■ **EXERCISE DETAILS**: Repeat every record below exactly, omitting any pictures.

[Page images and extracted text]
---

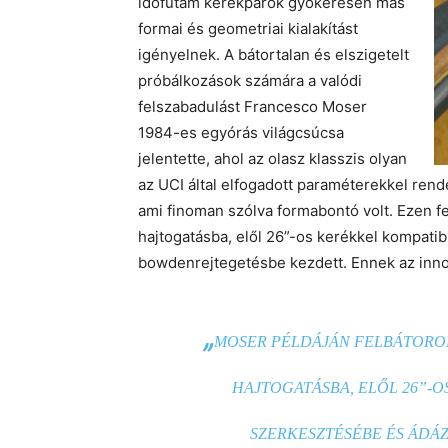
időfutam kerékpárok gyökeresen más
formai és geometriai kialakítást
igényelnek. A bátortalan és elszigetelt
próbálkozások számára a valódi
felszabadulást Francesco Moser
1984-es egyórás világcsúcsa
jelentette, ahol az olasz klasszis olyan
az UCI által elfogadott paraméterekkel rend
ami finoman szólva formabontó volt. Ezen f
hajtogatásba, elől 26”-os kerékkel kompati
bowdenrejtegetésbe kezdett. Ennek az inno
„
MOSER PÉLDÁJÁN FELBÁTOROD
HAJTOGATÁSBA, ELŐL 26”-O
SZERKESZTÉSÉBE ÉS ÁDÁ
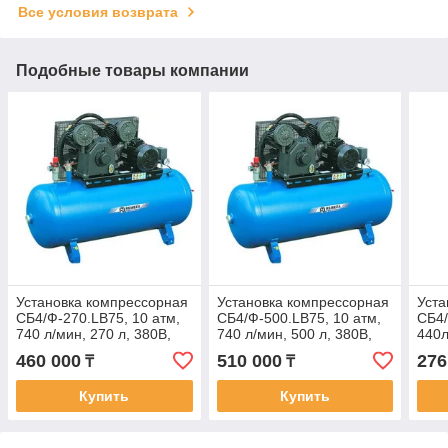
Все условия возврата
Подобные товары компании
Установка компрессорная
Установка компрессорная
Уста
СБ4/Ф-270.LB75, 10 атм,
СБ4/Ф-500.LB75, 10 атм,
СБ4/
740 л/мин, 270 л, 380В,
740 л/мин, 500 л, 380В,
440л
5,5кВт, 1650х510х1150 мм,
5,5кВт, 2000х610х1250
3,0к
460 000
510 000
276
₸
₸
вес 206 к
мм, вес 246 к
вес 
Купить
Купить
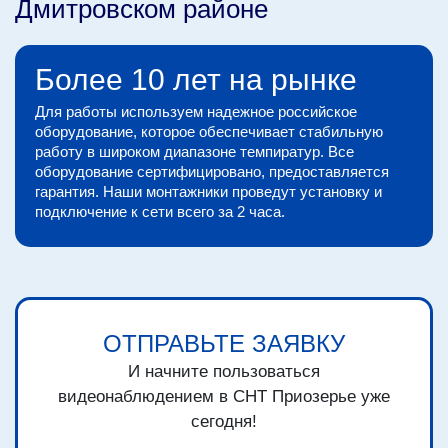
Дмитровском районе
Более 10 лет на рынке
Для работы используем надежное российское
оборудование, которое обеспечивает стабильную
работу в широком диапазоне темпиратур. Все
оборудование сертифицировано, предоставляется
гарантия. Наши монтажники проведут установку и
подключение к сети всего за 2 часа.
ОТПРАВЬТЕ ЗАЯВКУ
И начните пользоваться
видеонаблюдением в СНТ Приозерье уже
сегодня!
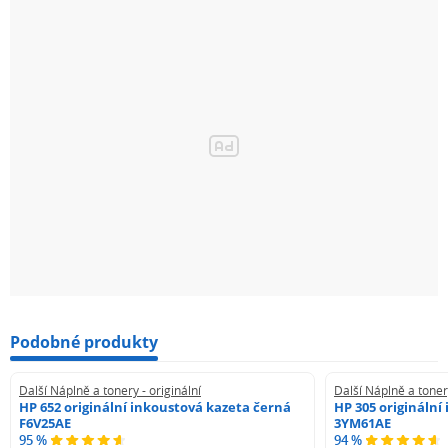
Podobné produkty
Další Náplně a tonery - originální
Další Náplně a tonery
HP 652 originální inkoustová kazeta černá
HP 305 originální
F6V25AE
3YM61AE
95 %
94 %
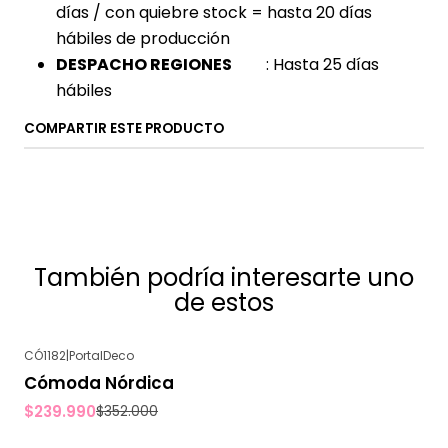
días / con quiebre stock = hasta 20 días
hábiles de producción
DESPACHO REGIONES
: Hasta 25 días
hábiles
COMPARTIR ESTE PRODUCTO
También podría interesarte uno
de estos
CÓ1182
|
PortalDeco
-32%
OFF
Cómoda Nórdica
$239.990
$352.000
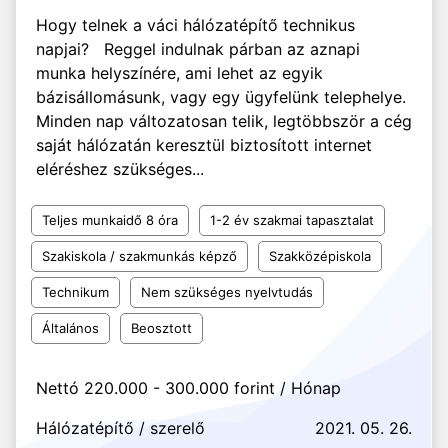
Hogy telnek a váci hálózatépítő technikus
napjai? Reggel indulnak párban az aznapi
munka helyszínére, ami lehet az egyik
bázisállomásunk, vagy egy ügyfelünk telephelye.
Minden nap változatosan telik, legtöbbször a cég
saját hálózatán keresztül biztosított internet
eléréshez szükséges...
Teljes munkaidő 8 óra
1-2 év szakmai tapasztalat
Szakiskola / szakmunkás képző
Szakközépiskola
Technikum
Nem szükséges nyelvtudás
Általános
Beosztott
Nettó 220.000 - 300.000 forint / Hónap
Hálózatépítő / szerelő
2021. 05. 26.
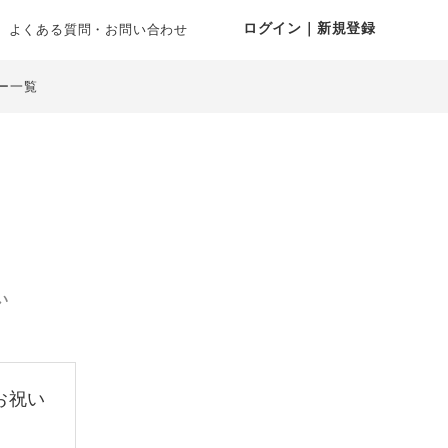
ログイン｜新規登録
よくある質問・お問い合わせ
ー一覧
い
お祝い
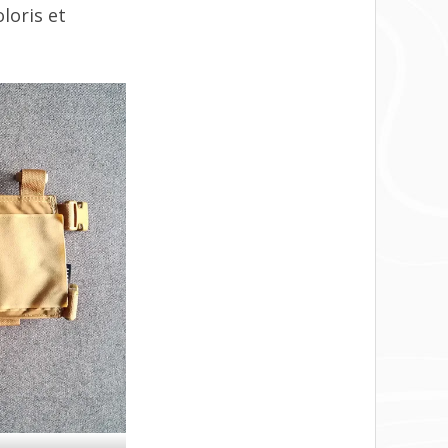
loris et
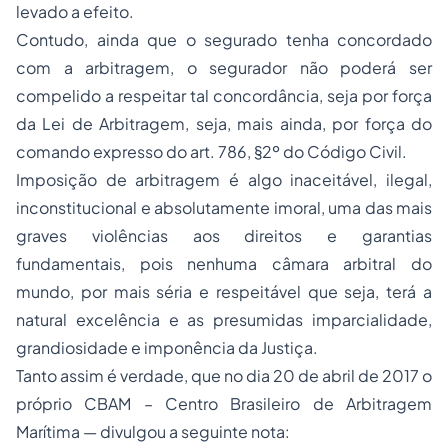
levado a efeito.
Contudo, ainda que o segurado tenha concordado
com a arbitragem, o segurador não poderá ser
compelido a respeitar tal concordância, seja por força
da Lei de Arbitragem, seja, mais ainda, por força do
comando expresso do art. 786, §2º do Código Civil.
Imposição de arbitragem é algo inaceitável, ilegal,
inconstitucional e absolutamente imoral, uma das mais
graves violências aos direitos e garantias
fundamentais, pois nenhuma câmara arbitral do
mundo, por mais séria e respeitável que seja, terá a
natural excelência e as presumidas imparcialidade,
grandiosidade e imponência da Justiça.
Tanto assim é verdade, que no dia 20 de abril de 2017 o
próprio CBAM – Centro Brasileiro de Arbitragem
Marítima — divulgou a seguinte nota:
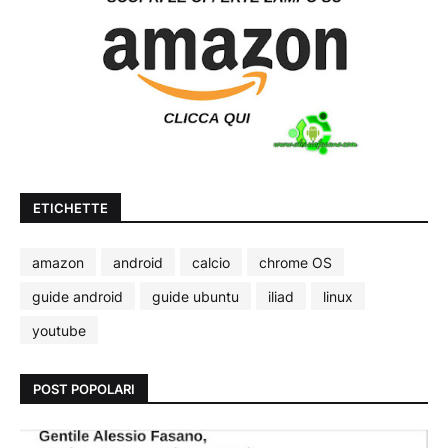
ETICHETTE
amazon
android
calcio
chrome OS
guide android
guide ubuntu
iliad
linux
youtube
POST POPOLARI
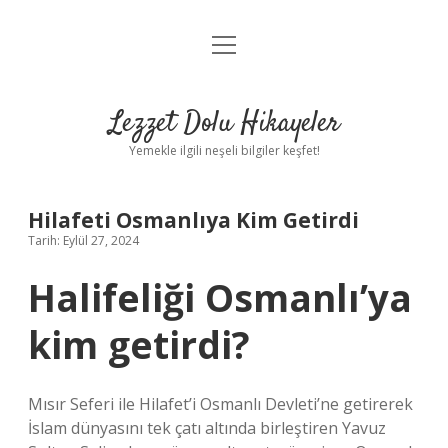
menüyü
Anasayfa
aç
Gizlilik Politikası
Lezzet Dolu Hikayeler
Yasal Uyarı
Yemekle ilgili neşeli bilgiler keşfet!
Hakkımızda
Hilafeti Osmanlıya Kim Getirdi
Tarih: Eylül 27, 2024
Halifeliği Osmanlı’ya
kim getirdi?
Mısır Seferi ile Hilafet’i Osmanlı Devleti’ne getirerek
İslam dünyasını tek çatı altında birleştiren Yavuz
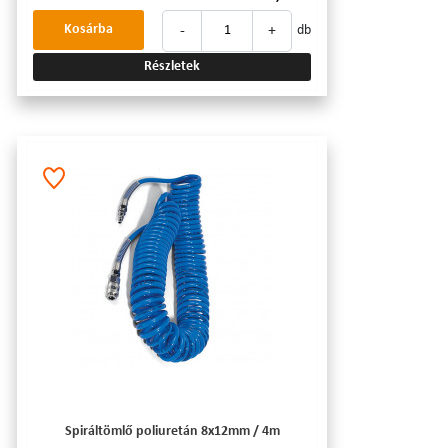
-
+
Kosárba
db
Részletek
Spiráltömlő poliuretán 8x12mm / 4m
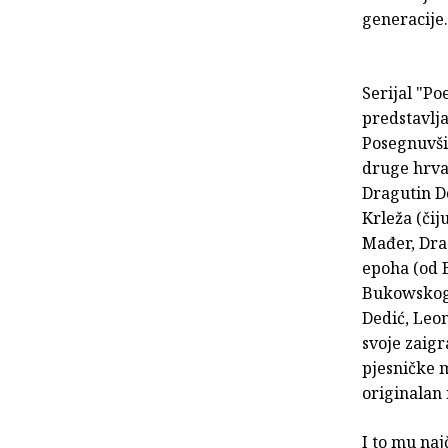
generacije
Serijal "Po
predstavlja
Posegnuvši 
druge hrva
Dragutin D
Krleža (čij
Mađer, Drag
epoha (od 
Bukowskog),
Dedić, Leon
svoje zaigr
pjesničke m
originalan
I to mu naj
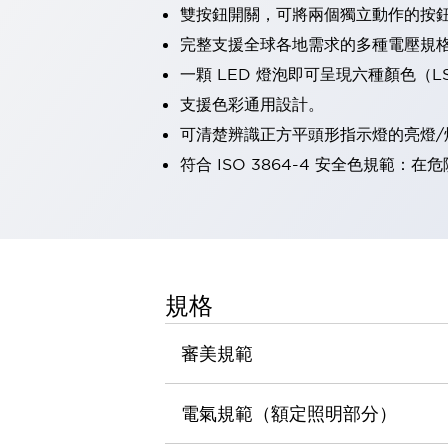
雙按鈕開關，可將兩個獨立動作的按
瀏覽全部
機器人
完整支援全球各地需求的多種電壓規
使人機協作更安全、更高效
一顆 LED 燈泡即可呈現六種顏色（
發揮協作機器人潛力的安全措施
瀏覽全部
支援色彩通用設計。
半導體
可清楚辨識正方平頭形指示燈的亮燈/
提高半導體製造裝置設計自由度的方法
瞬間完成開關的更換，避免停機時間拉長
符合 ISO 3864-4 安全色規
充分對應安全標準
瀏覽全部
瀏覽全部
解決方案
IIoT（工業物聯網）
去面板化
RFID 認證
規格
安全及其未來
安全及其未來 | 解決⽅案
審美規範
瀏覽全部
從基礎了解安全元件
瀏覽全部
電氣規範（額定照明部分）
資源與文件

---

■ **FINAL ANSWER**:
időfutam kerékpárok gyökeresen más
formai és geometriai kialakítást
igényelnek. A bátortalan és elszigetelt
próbálkozások számára a valódi
felszabadulást Francesco Moser
1984-es egyórás világcsúcsa
jelentette, ahol az olasz klasszis olyan
az UCI által elfogadott paraméterekkel rend
ami finoman szólva formabontó volt. Ezen f
hajtogatásba, elől 26”-os kerékkel kompati
bowdenrejtegetésbe kezdett. Ennek az inno
„
MOSER PÉLDÁJÁN FELBÁTOROD
HAJTOGATÁSBA, ELŐL 26”-O
SZERKESZTÉSÉBE ÉS ÁDÁ
Все условия возврата
Подобные товары компании
Установка компрессорная
Установка компрессорная
Уста
СБ4/Ф-270.LB75, 10 атм,
СБ4/Ф-500.LB75, 10 атм,
СБ4/
740 л/мин, 270 л, 380В,
740 л/мин, 500 л, 380В,
440л
5,5кВт, 1650х510х1150 мм,
5,5кВт, 2000х610х1250
3,0к
460 000
510 000
276
₸
₸
вес 206 к
мм, вес 246 к
вес 
Купить
Купить
Дмитровском районе
Более 10 лет на рынке
Для работы используем надежное российское
оборудование, которое обеспечивает стабильную
работу в широком диапазоне темпиратур. Все
оборудование сертифицировано, предоставляется
гарантия. Наши монтажники проведут установку и
подключение к сети всего за 2 часа.
ОТПРАВЬТЕ ЗАЯВКУ
И начните пользоваться
видеонаблюдением в СНТ Приозерье уже
сегодня!
Podobné produkty
Další Náplně a tonery - originální
Další Náplně a tonery
HP 652 originální inkoustová kazeta černá
HP 305 originální
F6V25AE
3YM61AE
95 %
94 %
días / con quiebre stock = hasta 20 días
hábiles de producción
DESPACHO REGIONES
: Hasta 25 días
hábiles
COMPARTIR ESTE PRODUCTO
También podría interesarte uno
de estos
CÓ1182
|
PortalDeco
-32%
OFF
Cómoda Nórdica
$239.990
$352.000
Hogy telnek a váci hálózatépítő technikus
napjai? Reggel indulnak párban az aznapi
munka helyszínére, ami lehet az egyik
bázisállomásunk, vagy egy ügyfelünk telephelye.
Minden nap változatosan telik, legtöbbször a cég
saját hálózatán keresztül biztosított internet
eléréshez szükséges...
Teljes munkaidő 8 óra
1-2 év szakmai tapasztalat
Szakiskola / szakmunkás képző
Szakközépiskola
Technikum
Nem szükséges nyelvtudás
Általános
Beosztott
Nettó 220.000 - 300.000 forint / Hónap
Hálózatépítő / szerelő
2021. 05. 26.
ログイン｜新規登録
よくある質問・お問い合わせ
ー一覧
い
お祝い
loris et
levado a efeito.
Contudo, ainda que o segurado tenha concordado
com a arbitragem, o segurador não poderá ser
compelido a respeitar tal concordância, seja por força
da Lei de Arbitragem, seja, mais ainda, por força do
comando expresso do art. 786, §2º do Código Civil.
Imposição de arbitragem é algo inaceitável, ilegal,
inconstitucional e absolutamente imoral, uma das mais
graves violências aos direitos e garantias
fundamentais, pois nenhuma câmara arbitral do
mundo, por mais séria e respeitável que seja, terá a
natural excelência e as presumidas imparcialidade,
grandiosidade e imponência da Justiça.
Tanto assim é verdade, que no dia 20 de abril de 2017 o
próprio CBAM – Centro Brasileiro de Arbitragem
Marítima — divulgou a seguinte nota:
ETICHETTE
amazon
android
calcio
chrome OS
guide android
guide ubuntu
iliad
linux
youtube
POST POPOLARI
menüyü
Anasayfa
aç
Gizlilik Politikası
Lezzet Dolu Hikayeler
Yasal Uyarı
Yemekle ilgili neşeli bilgiler keşfet!
Hakkımızda
Hilafeti Osmanlıya Kim Getirdi
Tarih: Eylül 27, 2024
Halifeliği Osmanlı’ya
kim getirdi?
Mısır Seferi ile Hilafet’i Osmanlı Devleti’ne getirerek
İslam dünyasını tek çatı altında birleştiren Yavuz
-
+
Kosárba
db
Részletek
Spiráltömlő poliuretán 8x12mm / 4m
generacije
Serijal "Po
predstavlja
Posegnuvši 
druge hrva
Dragutin D
Krleža (čij
Mađer, Drag
epoha (od 
Bukowskog),
Dedić, Leon
svoje zaigr
pjesničke m
originalan
I to mu naj
雙按鈕開關，可將兩個獨立動作的按
瀏覽全部
機器人
完整支援全球各地需求的多種電壓規
使人機協作更安全、更高效
一顆 LED 燈泡即可呈現六種顏色（
發揮協作機器人潛力的安全措施
瀏覽全部
支援色彩通用設計。
半導體
可清楚辨識正方平頭形指示燈的亮燈/
提高半導體製造裝置設計自由度的方法
瞬間完成開關的更換，避免停機時間拉長
符合 ISO 3864-4 安全色規
充分對應安全標準
瀏覽全部
瀏覽全部
解決方案
IIoT（工業物聯網）
去面板化
RFID 認證
規格
安全及其未來
安全及其未來 | 解決⽅案
審美規範
瀏覽全部
從基礎了解安全元件
瀏覽全部
電氣規範（額定照明部分）
資源與文件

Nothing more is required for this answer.